PASSAGE.
========================

Thinking about getting my first pair of raw jeans. Really want a pair of Momoarto raw jeans from japan, so im trying to get a pair. Hard to find in the US for around $150


----------



## Audio-Omega

They are not cheap.  I like my Momotaro 0201.


----------



## Astrozombie

I buy the cheapest ones i can find, but the thing is with black jeans i like ones that don't have that yellow/orange stitching so they're hard to find.


----------



## cifani090

Quote: 





> Originally Posted by *Audio-Omega* /img/forum/go_quote.gif
> 
> They are not cheap.  I like my Momotaro 0201.


 

 Do you have a before and after?


----------



## Audio-Omega

It still look brand new.


----------



## cifani090

Quote: 





audio-omega said:


> It still look brand new.


 

 I thought you were breaking them in...


----------



## Audio-Omega

Yes very slowly.  I only have the time to wear it once a week and that's without wearing other jeans !

========================

EXERCISES TO COMPLETE.
(a) Which distinct usernames head the posts in the raw jeans thread above?
(b) Which lines in the records below contain the word "Nonrelated"? Select each of them, counting only matches with the same case.

RECORDS FOR THE EXERCISE.
========================

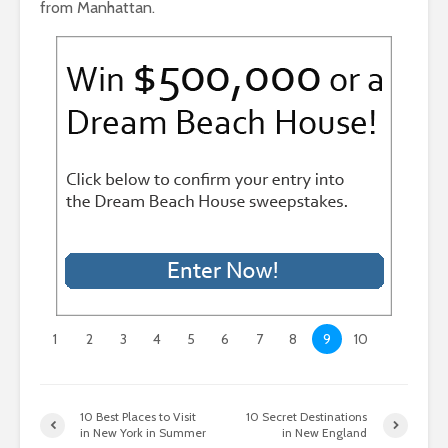
from Manhattan.
1
2
3
4
5
6
7
8
9
10
10 Best Places to Visit
10 Secret Destinations
in New York in Summer
in New England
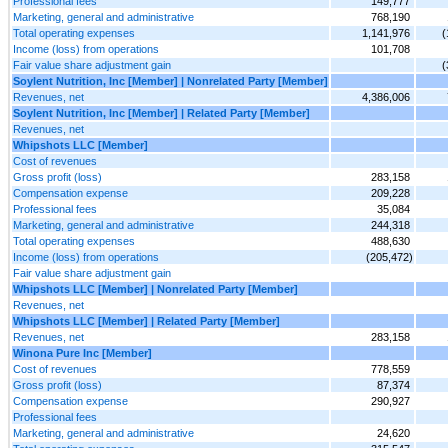
Professional fees
149,777
Marketing, general and administrative
768,190
Total operating expenses
1,141,976
(
Income (loss) from operations
101,708
Fair value share adjustment gain
(
Soylent Nutrition, Inc [Member] | Nonrelated Party [Member]
Revenues, net
4,386,006
Soylent Nutrition, Inc [Member] | Related Party [Member]
Revenues, net
Whipshots LLC [Member]
Cost of revenues
Gross profit (loss)
283,158
Compensation expense
209,228
Professional fees
35,084
Marketing, general and administrative
244,318
Total operating expenses
488,630
Income (loss) from operations
(205,472)
Fair value share adjustment gain
Whipshots LLC [Member] | Nonrelated Party [Member]
Revenues, net
Whipshots LLC [Member] | Related Party [Member]
Revenues, net
283,158
Winona Pure Inc [Member]
Cost of revenues
778,559
Gross profit (loss)
87,374
Compensation expense
290,927
Professional fees
Marketing, general and administrative
24,620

========================

ANSWERS BELOW.
(a) Audio-Omega, Astrozombie, cifani090

(b)
Soylent Nutrition, Inc [Member] | Nonrelated Party [Member]
Whipshots LLC [Member] | Nonrelated Party [Member]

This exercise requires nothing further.